TEXT EXTRACT
## Begin
Spaceflight Insider

NASA’s exploration goals come into focus with updated road map

Earth can be seen rising above the Moon’s surface in this picture taken by NASA’s Lunar Reconnaissance Orbiter. With interest in Earth’s natural satellite increasing, both private and government missions will get support from NASA under the agency’s updated exploration road map. Photo credit: NASA

Four months after President Trump directed NASA to return to the Moon, the agency has presented a road map to meet the goals outlined in Space Policy Directive-1. The updated plan shifts focus from the previous “Journey to Mars” campaign back to the Moon, and—eventually—to the Red Planet.

“The Moon will play an important role in expanding human presence deeper into the solar system,” said Bill Gerstenmaier, associate administrator of the Human Exploration and Operations Mission Directorate at NASA, in a release issued by the agency.

While the revamped plan may share the same destination as the Apollo program, NASA said it will approach the return in a more measured and sustainable manner. Unlike humanity’s first trip to the Moon, the journey back will incorporate both commercial and international partners.
## End
DATASET
## Begin
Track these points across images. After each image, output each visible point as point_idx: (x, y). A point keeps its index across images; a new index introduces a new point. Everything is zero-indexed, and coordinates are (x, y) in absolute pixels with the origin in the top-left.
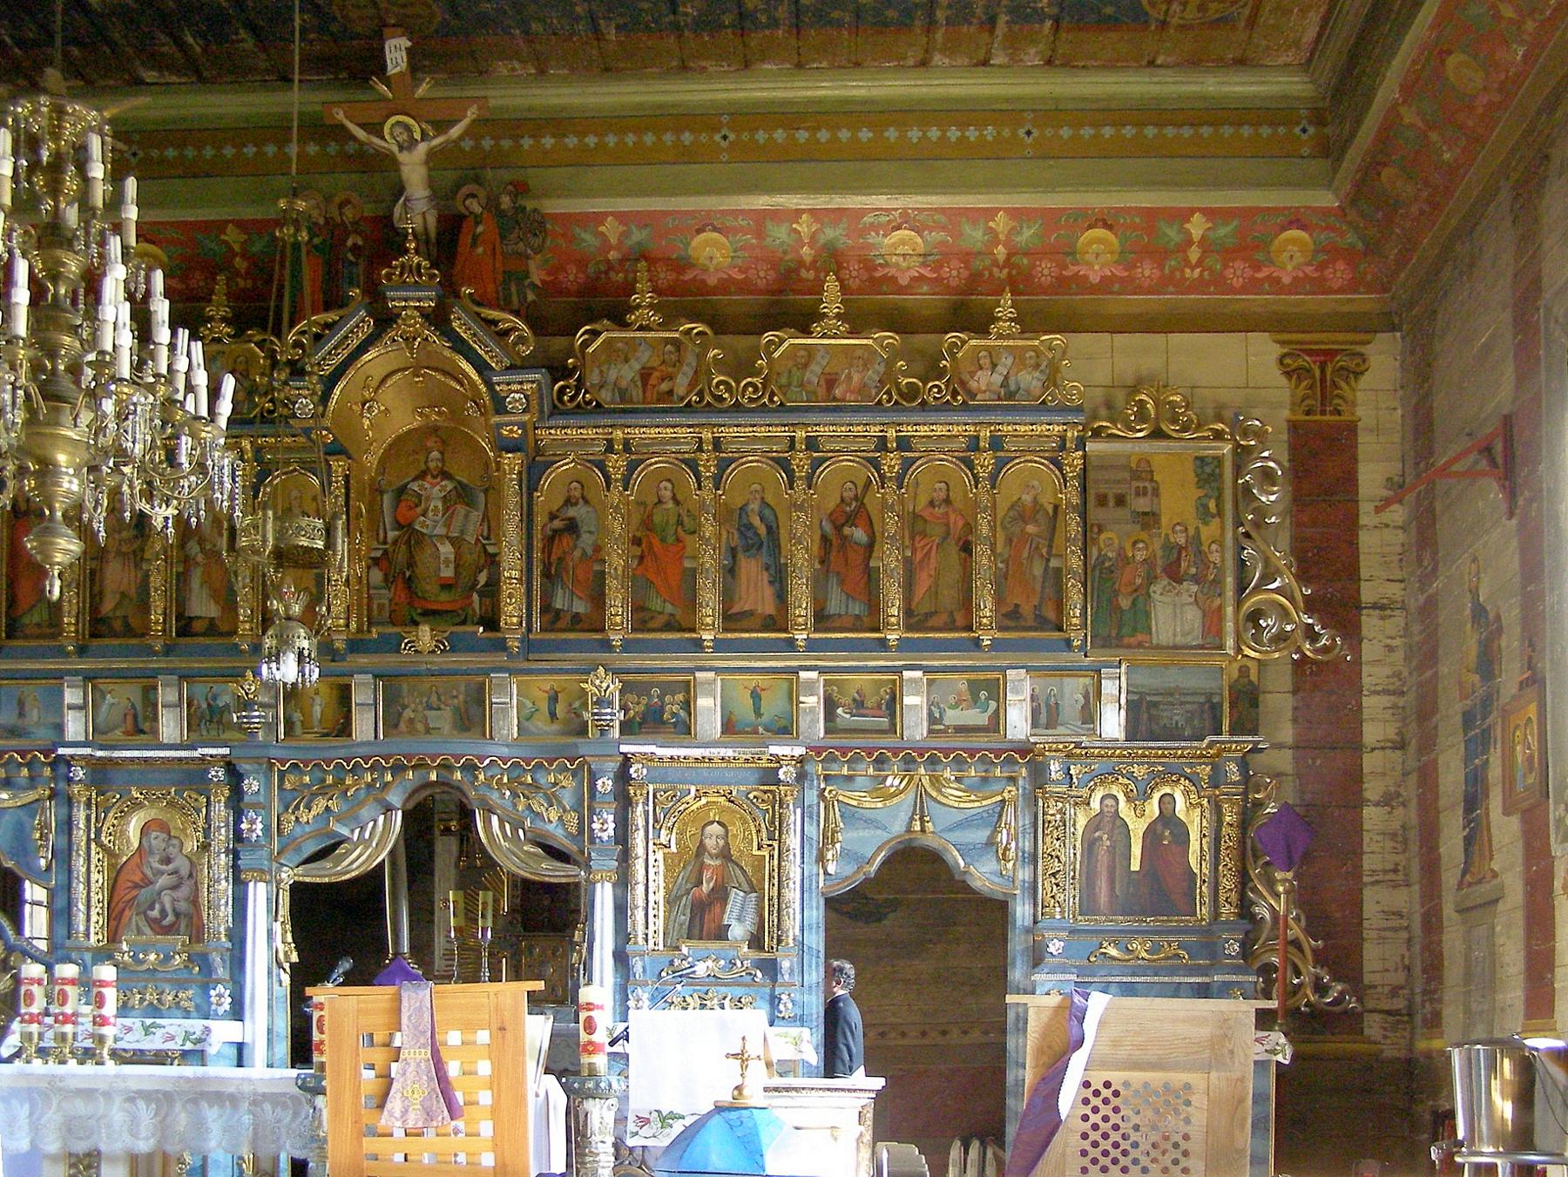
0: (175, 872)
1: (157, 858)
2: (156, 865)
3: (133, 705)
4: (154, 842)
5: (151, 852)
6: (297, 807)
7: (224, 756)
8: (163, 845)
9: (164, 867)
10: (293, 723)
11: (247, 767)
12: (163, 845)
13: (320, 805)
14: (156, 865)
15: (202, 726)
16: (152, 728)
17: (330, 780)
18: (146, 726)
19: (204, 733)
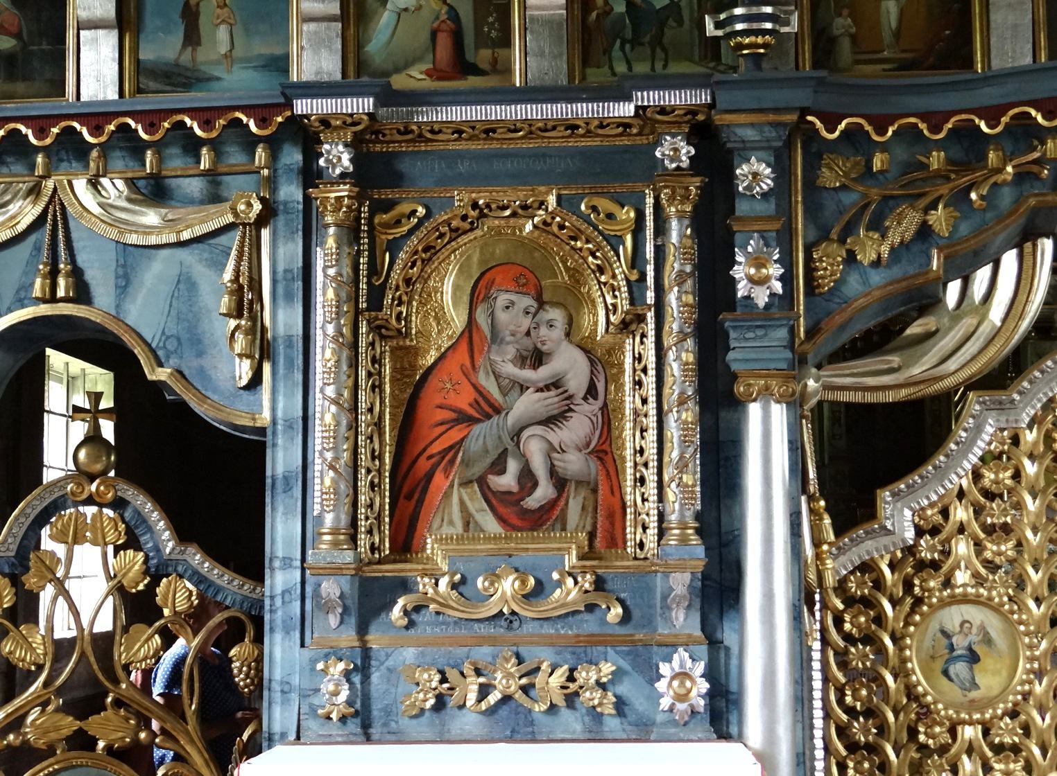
## End
WHAT THE TASK REQUIRES
Copy out the full article above on NASA's updated exploration road map, word for word, from its first line to its last.

SOLUTION TO THIS EXERCISE
Spaceflight Insider

NASA’s exploration goals come into focus with updated road map

Earth can be seen rising above the Moon’s surface in this picture taken by NASA’s Lunar Reconnaissance Orbiter. With interest in Earth’s natural satellite increasing, both private and government missions will get support from NASA under the agency’s updated exploration road map. Photo credit: NASA

Four months after President Trump directed NASA to return to the Moon, the agency has presented a road map to meet the goals outlined in Space Policy Directive-1. The updated plan shifts focus from the previous “Journey to Mars” campaign back to the Moon, and—eventually—to the Red Planet.

“The Moon will play an important role in expanding human presence deeper into the solar system,” said Bill Gerstenmaier, associate administrator of the Human Exploration and Operations Mission Directorate at NASA, in a release issued by the agency.

While the revamped plan may share the same destination as the Apollo program, NASA said it will approach the return in a more measured and sustainable manner. Unlike humanity’s first trip to the Moon, the journey back will incorporate both commercial and international partners.